Most onerous for developers, one real estate honcho said, is not the wages, but the work rules: prescribed lunch hours, coffee breaks, and safety measures that many developers view as excessive and a waste of time.

The expiration of the New York Plan affects future developments, not projects already under construction. But as the plan takes effect, more developers may opt to use a combination of union and non-union workers, as opposed to the “closed shop” the plan required, said Duane Morris’s Ross.

Coletti noted that many developers have pledged to continue using union labor. “Most of the developers we work with would go union with or without the plan,” he said, though he declined to identify the developers in question.

Another possible consequence of the plan’s expiration, however, is that it “may drive a wedge between the unions themselves,” said Ross, the attorney. Aside from dictating the exclusive use of union contractors, the plan specifically outlines which roles certain workers can carry out. Its expiration will allow certain workers, like carpenters or electricians, to dabble in other kinds of construction, introducing an element of competition that might not otherwise have existed.

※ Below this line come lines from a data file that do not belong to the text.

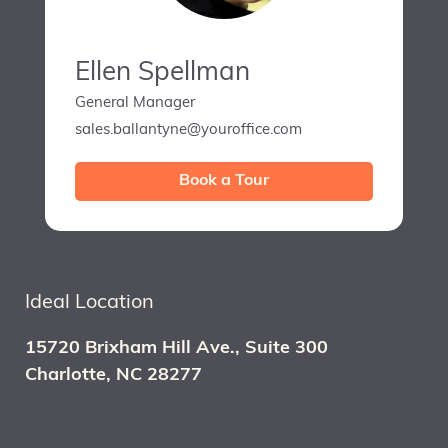
Ellen Spellman
General Manager
sales.ballantyne@youroffice.com
Book a Tour
Ideal Location
15720 Brixham Hill Ave., Suite 300
Charlotte, NC 28277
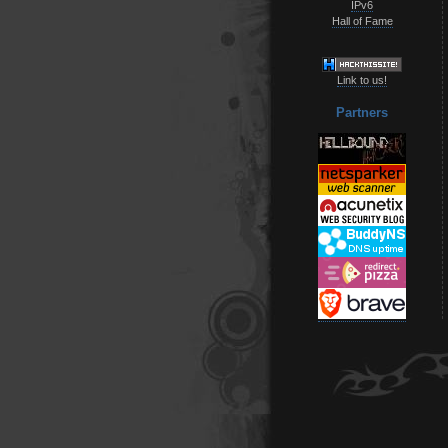
IPv6
Hall of Fame
Link to us!
Partners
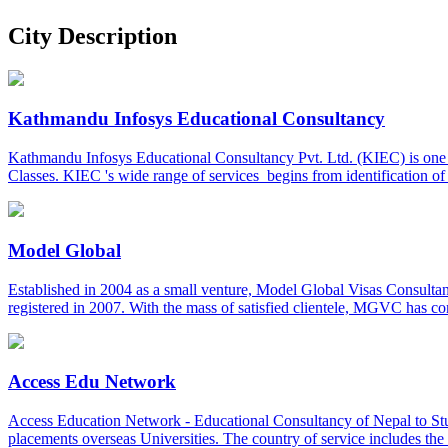
City Description
Kathmandu Infosys Educational Consultancy
Kathmandu Infosys Educational Consultancy Pvt. Ltd. (KIEC) is one o
Classes. KIEC 's wide range of services begins from identification o
Model Global
Established in 2004 as a small venture, Model Global Visas Consulta
registered in 2007. With the mass of satisfied clientele, MGVC has c
Access Edu Network
Access Education Network - Educational Consultancy of Nepal to Stu
placements overseas Universities. The country of service includes 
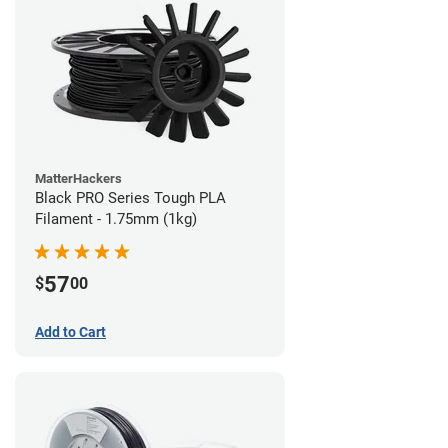
MatterHackers
Black PRO Series Tough PLA
Filament - 1.75mm (1kg)
57
$
00
Add to Cart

Traditionally, one incentive for developers to hire union workers has been that they are viewed as more skilled than their non-union compatriots. Plus, “larger projects, with more mass, require the skill of union labor and a volume of workers that only the union can supply,” said attorney Morris Missry, chair of the real estate department at law firm Wachtel & Maysr.

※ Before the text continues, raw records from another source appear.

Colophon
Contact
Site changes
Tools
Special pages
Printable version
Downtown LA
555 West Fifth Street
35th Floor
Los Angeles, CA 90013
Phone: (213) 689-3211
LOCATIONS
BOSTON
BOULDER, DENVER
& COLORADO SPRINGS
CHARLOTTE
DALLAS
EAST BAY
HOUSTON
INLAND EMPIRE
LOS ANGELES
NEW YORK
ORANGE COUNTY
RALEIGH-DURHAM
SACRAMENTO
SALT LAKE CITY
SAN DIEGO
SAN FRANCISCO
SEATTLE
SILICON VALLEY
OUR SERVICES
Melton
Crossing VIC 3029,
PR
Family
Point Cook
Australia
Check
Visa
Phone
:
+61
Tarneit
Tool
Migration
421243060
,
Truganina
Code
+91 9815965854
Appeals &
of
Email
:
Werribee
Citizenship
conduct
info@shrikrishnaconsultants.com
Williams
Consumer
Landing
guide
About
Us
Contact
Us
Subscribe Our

But the gap between the skill sets of union and non-union workers may be closing. Duane Morris’s Ross said the recession and ensuing layoffs at unionized companies has allowed non-union contractors to hire skilled workers they wouldn’t normally have access to.

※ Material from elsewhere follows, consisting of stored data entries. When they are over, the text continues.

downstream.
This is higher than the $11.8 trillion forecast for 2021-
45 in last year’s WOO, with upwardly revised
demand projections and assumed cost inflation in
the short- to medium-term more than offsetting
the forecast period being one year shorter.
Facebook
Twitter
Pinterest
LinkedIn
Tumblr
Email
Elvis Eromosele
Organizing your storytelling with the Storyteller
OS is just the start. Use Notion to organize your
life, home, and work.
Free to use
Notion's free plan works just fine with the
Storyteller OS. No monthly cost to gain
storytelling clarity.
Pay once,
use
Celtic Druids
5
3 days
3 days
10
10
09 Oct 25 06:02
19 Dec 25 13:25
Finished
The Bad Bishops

Fernandes said that isn’t a significant factor. Since the recession, “there are 25,000 fewer construction jobs in New York City,” he said. “[Laid-off workers] are not going to work for non-union employers. They’re unfortunately not going to work anywhere.”

He added that unions are working to become more financially competitive. At TF Cornerstone’s Queens West Long Island project, Fernandes said, his organization made a special deal with the developer to cut the union’s payroll costs by 20 percent.

TF Cornerstone did not respond to a request for comment.

Lending to survive

Union labor has a few more cards up its sleeve, however. The unions are sure to maintain their grip on the New York market for at least a few more years, sources said, because developers are increasingly turning to labor pension funds for project financing in the continuing credit crunch.

The Housing Investment Trust arm of AFL-CIO, a voluntary federation of 57 national and international labor unions nationwide, has invested over $700 million in the New York metro area through its initiatives since 2002, an AFL-CIO spokesperson told The Real Deal. The most recent investment was $134 million for the rehabilitation of the historic Penn South Cooperative in Manhattan.

And union financing almost always comes with the condition that the developer must use union labor. Sometimes the agreement is constituted by “a wink or a nod,” sources said; other times it’s in writing.

The fact that unions are acting as lenders provides an additional incentive for developers to use union labor.

“If they desire to organize themselves in a manner that can create a lending arm, then that can be a healthy model for them,” Missry said.